Assume the charges on the inner and outer surfaces of the middle spherical shell are $q_1$ and $q_2$. The total charge on the middle shell is $q_1+q_2=q$. The charges induced on the inner and outer shells are $-q_1$ and $-q_2$ respectively.

The PD between the inner and outer shell of a spherical capacitor is $kQ(\frac{1}{a}-\frac{1}{b})$ where $Q$ is the charge on the inner shell and $a,b$ are the radii of inner and outer shells. So in this case the PDs between inner and middle shells and between middle and outer shells are
$V_1=k(-q_1)(\frac{1}{r}-\frac{1}{2.5r})= -\frac35 \frac{kq_1}{r}$
$V_2=k(+q_2)(\frac{1}{2.5r}-\frac{1}{3.5r})=\frac{4}{35} \frac{kq_2}{r}$.
These PDs are equal (and opposite in sign) because the middle shell is common and the outer shells are at the same potential, so
$-V_1=V_2$
$\frac35 \frac{kq_1}{r}=\frac{4}{35} \frac{kq_2}{r}$
$q_2= \frac{21}{4}q_1$.
Substituting into $q_1+q_2=q$ gives
$q_1=\frac{4}{25}q$
$q_2=\frac{21}{25}q$.

The energies stored in capacitors 1 and 2 are
$U_1=\frac12q_1V_1=\frac{3}{10} \frac{kq_1^2}{r}$
$U_2=\frac12 q_2V_2=\frac{2}{35}\frac{kq_2^2}{r}$

Except for the discrepancy over the sign of $q_1$, which makes no difference to the answers, these expressions agree with the answers you have been given.

answered Feb 8, 2017 by (28,746 points)
edited Feb 8, 2017
What mistake I have done
Sorry, I don't know, because I do not understand how you got your equations. You have not provided enough detail in your explanation.

Why don't you post your solution (in detail) as an answer?  Then I can comment on it.
Now is it fine
No, I still do not understand how you got these equations.
I have just as equated the total potential at shell I and III to be zero .
How did you get the left hand side of each equation?
I want to know what you did. I do not want to spend time looking at other sites to try to figure out what you did. If you are not prepared to explain in detail what you did, I cannot help.
At shell I potential due to charge q$_1$ is Kq$_1$/r , due to q is 2Kq/5r and due to q$_3$ is 2Kq$_3$/7r  . The same way for shell III.
That is the potential at shell III due to charge q$_1$ , q and q$_3$ are 2Kq$_1$/7r , 2Kq/7r and 2Kq$_3$/7r respectively .

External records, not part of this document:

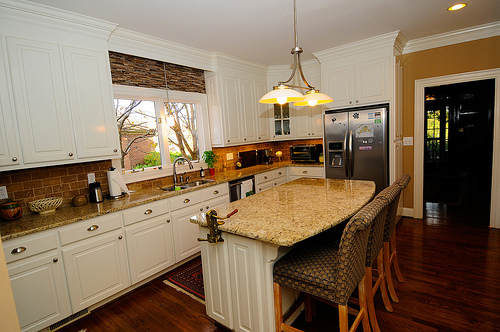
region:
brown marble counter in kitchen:
[210, 173, 351, 224]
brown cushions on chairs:
[299, 185, 417, 295]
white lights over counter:
[265, 52, 324, 117]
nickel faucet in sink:
[165, 156, 187, 193]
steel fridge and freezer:
[319, 110, 385, 180]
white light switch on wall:
[395, 126, 415, 150]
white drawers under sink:
[0, 177, 222, 294]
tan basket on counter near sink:
[32, 186, 63, 218]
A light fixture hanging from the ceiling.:
[258, 0, 333, 107]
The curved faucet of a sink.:
[171, 155, 193, 184]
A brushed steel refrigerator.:
[323, 105, 389, 178]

Now I have just added these potential and equated to zero
OK I understand what you have done now. You have used the Principle of Superposition.

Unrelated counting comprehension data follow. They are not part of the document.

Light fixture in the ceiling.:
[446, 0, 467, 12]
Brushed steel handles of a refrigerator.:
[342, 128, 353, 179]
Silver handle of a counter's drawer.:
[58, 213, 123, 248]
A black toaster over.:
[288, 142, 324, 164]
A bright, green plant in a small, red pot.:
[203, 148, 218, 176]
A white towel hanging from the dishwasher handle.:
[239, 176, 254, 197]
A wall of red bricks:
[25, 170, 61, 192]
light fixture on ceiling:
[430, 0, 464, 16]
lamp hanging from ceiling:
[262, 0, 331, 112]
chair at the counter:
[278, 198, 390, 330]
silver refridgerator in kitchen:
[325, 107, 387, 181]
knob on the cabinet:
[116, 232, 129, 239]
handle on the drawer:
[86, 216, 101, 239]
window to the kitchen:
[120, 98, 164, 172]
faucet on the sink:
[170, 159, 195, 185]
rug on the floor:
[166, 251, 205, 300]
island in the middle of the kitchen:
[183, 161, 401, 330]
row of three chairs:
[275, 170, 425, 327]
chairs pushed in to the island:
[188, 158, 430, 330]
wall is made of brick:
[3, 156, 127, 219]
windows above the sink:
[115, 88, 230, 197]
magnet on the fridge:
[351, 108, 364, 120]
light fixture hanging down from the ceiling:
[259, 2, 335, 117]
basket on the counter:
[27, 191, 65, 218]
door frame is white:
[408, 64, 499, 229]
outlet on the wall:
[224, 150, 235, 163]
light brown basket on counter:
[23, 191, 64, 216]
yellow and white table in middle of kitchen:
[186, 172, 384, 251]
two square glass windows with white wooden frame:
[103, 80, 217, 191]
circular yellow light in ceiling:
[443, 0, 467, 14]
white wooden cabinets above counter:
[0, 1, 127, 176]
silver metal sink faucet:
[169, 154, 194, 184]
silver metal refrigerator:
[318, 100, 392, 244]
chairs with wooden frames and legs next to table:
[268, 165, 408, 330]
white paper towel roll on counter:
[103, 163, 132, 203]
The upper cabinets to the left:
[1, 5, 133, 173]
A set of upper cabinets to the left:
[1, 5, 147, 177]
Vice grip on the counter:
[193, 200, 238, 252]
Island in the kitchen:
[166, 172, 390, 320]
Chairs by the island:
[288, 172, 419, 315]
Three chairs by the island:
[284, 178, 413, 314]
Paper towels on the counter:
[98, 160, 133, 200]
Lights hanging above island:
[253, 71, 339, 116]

What you did wrong is that you did not use the correct sign for $q_2$ at conductor III. You assumed charge $+q_1$ is induced on outer surface of conductor I, charges on conductor II are $-q_1$ on inner surface  and $q+q_1=q_2$ on outer surface, and charge $-q_2$ on inner surface of conductor III. However, in your equations you used $+q_2$ as the charge on conductor III when it should be $-q_2$.

After you correct that mistake you get $q_2=\frac{21}{25}q$ and $q_1=-\frac{4}{25}q$.